The current economic situation in Pakistan further exacerbates these challenges. The country is facing a number of economic challenges, including high inflation, a large trade deficit, and a growing fiscal deficit. This has led to a challenging business environment, with high levels of uncertainty and volatility.

Unless we take ownership of our own issues and come up with a plan to tackle them. We will continue to shape our outcomes like our past, “stagnant with a high chance of extreme lows”

If you are young and motivated do your self a favor and read the thread below, today. Hard work alone is not going to change your outcomes. You knowing history will help. You deciding to change it, has the potential to change your outcomes.

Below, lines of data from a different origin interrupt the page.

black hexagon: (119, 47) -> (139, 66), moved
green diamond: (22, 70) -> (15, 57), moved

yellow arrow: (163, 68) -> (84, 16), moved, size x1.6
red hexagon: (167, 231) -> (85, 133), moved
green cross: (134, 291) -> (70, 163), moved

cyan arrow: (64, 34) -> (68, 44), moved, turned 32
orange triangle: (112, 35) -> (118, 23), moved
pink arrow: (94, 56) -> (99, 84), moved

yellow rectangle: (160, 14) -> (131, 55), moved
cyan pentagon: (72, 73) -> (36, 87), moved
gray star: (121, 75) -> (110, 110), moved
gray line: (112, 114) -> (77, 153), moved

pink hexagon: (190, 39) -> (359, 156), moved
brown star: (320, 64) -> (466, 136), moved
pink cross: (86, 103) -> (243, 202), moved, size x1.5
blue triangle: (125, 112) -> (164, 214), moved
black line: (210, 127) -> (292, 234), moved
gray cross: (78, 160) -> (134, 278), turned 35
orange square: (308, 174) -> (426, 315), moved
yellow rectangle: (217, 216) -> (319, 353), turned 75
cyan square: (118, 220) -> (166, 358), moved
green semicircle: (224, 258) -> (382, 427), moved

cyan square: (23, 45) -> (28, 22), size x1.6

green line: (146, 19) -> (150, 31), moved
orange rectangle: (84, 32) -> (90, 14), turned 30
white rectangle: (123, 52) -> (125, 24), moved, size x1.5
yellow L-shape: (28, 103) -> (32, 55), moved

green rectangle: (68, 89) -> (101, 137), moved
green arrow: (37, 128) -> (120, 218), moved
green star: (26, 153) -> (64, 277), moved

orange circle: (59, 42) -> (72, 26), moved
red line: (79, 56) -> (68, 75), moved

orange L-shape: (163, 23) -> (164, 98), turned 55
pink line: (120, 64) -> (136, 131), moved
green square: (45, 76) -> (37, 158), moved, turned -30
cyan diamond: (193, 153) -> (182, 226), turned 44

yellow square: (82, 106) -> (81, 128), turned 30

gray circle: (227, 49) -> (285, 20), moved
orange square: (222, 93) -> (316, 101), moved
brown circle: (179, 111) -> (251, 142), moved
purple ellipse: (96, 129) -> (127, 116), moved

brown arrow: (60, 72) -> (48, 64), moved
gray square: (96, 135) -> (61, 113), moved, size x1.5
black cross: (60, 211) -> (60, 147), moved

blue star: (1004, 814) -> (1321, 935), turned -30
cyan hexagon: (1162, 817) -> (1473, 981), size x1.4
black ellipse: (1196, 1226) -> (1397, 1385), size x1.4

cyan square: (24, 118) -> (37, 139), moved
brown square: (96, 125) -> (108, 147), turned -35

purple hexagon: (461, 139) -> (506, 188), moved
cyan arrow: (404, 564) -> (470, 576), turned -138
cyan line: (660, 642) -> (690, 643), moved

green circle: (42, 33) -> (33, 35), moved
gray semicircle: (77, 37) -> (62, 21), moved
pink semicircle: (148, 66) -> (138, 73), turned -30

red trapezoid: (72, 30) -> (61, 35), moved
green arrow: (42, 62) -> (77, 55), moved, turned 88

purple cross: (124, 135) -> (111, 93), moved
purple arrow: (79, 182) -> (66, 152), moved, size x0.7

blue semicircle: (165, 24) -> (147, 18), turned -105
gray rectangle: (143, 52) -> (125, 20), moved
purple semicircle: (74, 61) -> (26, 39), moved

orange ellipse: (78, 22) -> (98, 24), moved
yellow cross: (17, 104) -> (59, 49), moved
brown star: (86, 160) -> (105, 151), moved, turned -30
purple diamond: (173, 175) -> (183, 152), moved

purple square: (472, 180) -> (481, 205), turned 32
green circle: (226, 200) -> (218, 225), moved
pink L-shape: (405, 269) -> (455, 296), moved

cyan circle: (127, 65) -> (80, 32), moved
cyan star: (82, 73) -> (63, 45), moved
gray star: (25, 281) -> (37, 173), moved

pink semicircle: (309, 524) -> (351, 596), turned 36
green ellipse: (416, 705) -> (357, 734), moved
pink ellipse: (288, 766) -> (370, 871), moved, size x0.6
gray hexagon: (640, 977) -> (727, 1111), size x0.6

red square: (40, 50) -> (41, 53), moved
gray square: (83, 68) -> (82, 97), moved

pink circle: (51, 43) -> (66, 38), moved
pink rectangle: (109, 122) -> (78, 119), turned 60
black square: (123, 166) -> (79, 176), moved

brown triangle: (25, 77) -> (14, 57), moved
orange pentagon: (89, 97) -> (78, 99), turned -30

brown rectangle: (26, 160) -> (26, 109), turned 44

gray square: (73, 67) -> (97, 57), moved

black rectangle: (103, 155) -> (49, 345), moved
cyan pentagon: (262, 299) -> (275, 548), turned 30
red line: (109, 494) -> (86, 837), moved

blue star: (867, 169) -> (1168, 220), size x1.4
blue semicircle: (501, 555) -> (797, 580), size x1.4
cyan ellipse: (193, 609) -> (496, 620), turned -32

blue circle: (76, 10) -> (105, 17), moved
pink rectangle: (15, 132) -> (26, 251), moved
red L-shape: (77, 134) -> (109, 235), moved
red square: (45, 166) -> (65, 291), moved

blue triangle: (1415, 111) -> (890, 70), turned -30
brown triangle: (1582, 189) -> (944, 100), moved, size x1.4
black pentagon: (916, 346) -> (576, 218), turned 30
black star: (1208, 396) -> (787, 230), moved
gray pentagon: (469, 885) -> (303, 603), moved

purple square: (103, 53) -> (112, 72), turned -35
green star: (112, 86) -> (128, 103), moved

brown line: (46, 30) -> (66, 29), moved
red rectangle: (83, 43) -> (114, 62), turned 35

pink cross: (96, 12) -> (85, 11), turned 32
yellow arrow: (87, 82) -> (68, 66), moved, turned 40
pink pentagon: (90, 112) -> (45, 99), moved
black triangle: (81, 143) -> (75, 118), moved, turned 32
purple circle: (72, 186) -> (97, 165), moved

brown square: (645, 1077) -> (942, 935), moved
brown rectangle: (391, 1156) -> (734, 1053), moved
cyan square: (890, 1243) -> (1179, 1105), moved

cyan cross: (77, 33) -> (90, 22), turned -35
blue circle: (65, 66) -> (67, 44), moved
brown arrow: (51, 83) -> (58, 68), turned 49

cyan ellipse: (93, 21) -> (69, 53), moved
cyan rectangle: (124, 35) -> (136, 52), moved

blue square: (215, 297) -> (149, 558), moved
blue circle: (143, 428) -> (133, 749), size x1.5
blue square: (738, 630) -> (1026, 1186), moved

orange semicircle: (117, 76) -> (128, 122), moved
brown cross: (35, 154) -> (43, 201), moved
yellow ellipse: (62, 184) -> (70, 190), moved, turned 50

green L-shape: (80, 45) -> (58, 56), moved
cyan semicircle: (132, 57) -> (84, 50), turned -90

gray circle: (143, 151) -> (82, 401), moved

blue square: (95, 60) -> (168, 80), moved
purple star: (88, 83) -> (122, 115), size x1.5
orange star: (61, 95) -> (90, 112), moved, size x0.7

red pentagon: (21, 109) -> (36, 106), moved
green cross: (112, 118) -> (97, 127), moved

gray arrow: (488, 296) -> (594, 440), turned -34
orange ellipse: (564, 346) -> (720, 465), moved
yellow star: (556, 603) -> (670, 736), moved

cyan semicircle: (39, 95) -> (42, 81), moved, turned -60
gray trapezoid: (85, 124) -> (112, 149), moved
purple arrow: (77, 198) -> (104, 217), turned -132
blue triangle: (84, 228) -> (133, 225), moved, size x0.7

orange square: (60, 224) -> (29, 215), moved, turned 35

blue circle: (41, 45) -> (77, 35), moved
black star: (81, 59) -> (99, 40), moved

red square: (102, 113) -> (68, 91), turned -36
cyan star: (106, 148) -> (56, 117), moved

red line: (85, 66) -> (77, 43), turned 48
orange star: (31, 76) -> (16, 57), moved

Historical Context that I covered in my News letter

Made in Pakistan (Pre Nationalization Monopolies)

Zulfikar Ali Bhutto (1928–1979) became President of Pakistan (1971–74) on 21 December 1971 after a disastrous end of 1971 war with India. The nationalization programme was implemented for the first time in the history of Pakistan and it was promulgated through three different stages.

I recently came across a fantastic publication. Private Industrial Investment in Pakistan: 1960-1970.

Cambridge Study Purchase Link

Why is this important? It sheds light in to how the economy was structured and who controlled the monopolies before Nationalization eroded economic capital of the country. It also shows some thing very critical, the growth rates of industry by sector.

Far more interesting is that I was able to see for the first time, the interplay between banks, their ownership, the insurance companies and the overall major monopoly families and their directorships across enterprises. It was an eye opener for me. So as you start to build your journey of better outcomes, be mindful of history, understand how made in Pakistan can be extremely successful and the pitfalls you must avoid.

Why share all this. It demonstrates that no-major hands have changed since the creation of the country, its tumultuous nationalization of industries and the present day. The outcomes have worsened for the youngest and brightest. If you still don’t believe that none of the firms, corporation and their sponsors are all in it to win it, at your expense, the chart below fascinated me when I saw it you should give it a read.

What is it?

The inter-connectivity between the groups visualized circa the 60s.

What now?

The first step is to identify there is a problem.

The second step is to figure out what areas are within your control.

The third is to invest your time an energy to not get into this rat race, but instead look for alternates or build alternates that allow you to excel.

Do not be mis-lead by the fake allure of these corporations because sooner rather than later, they will tax your ambition and you too will be a cog in their machinery. Invest in your self by not investing your time and effort to chase a dream that at best is locally competitive and at worse is globally irrelevant.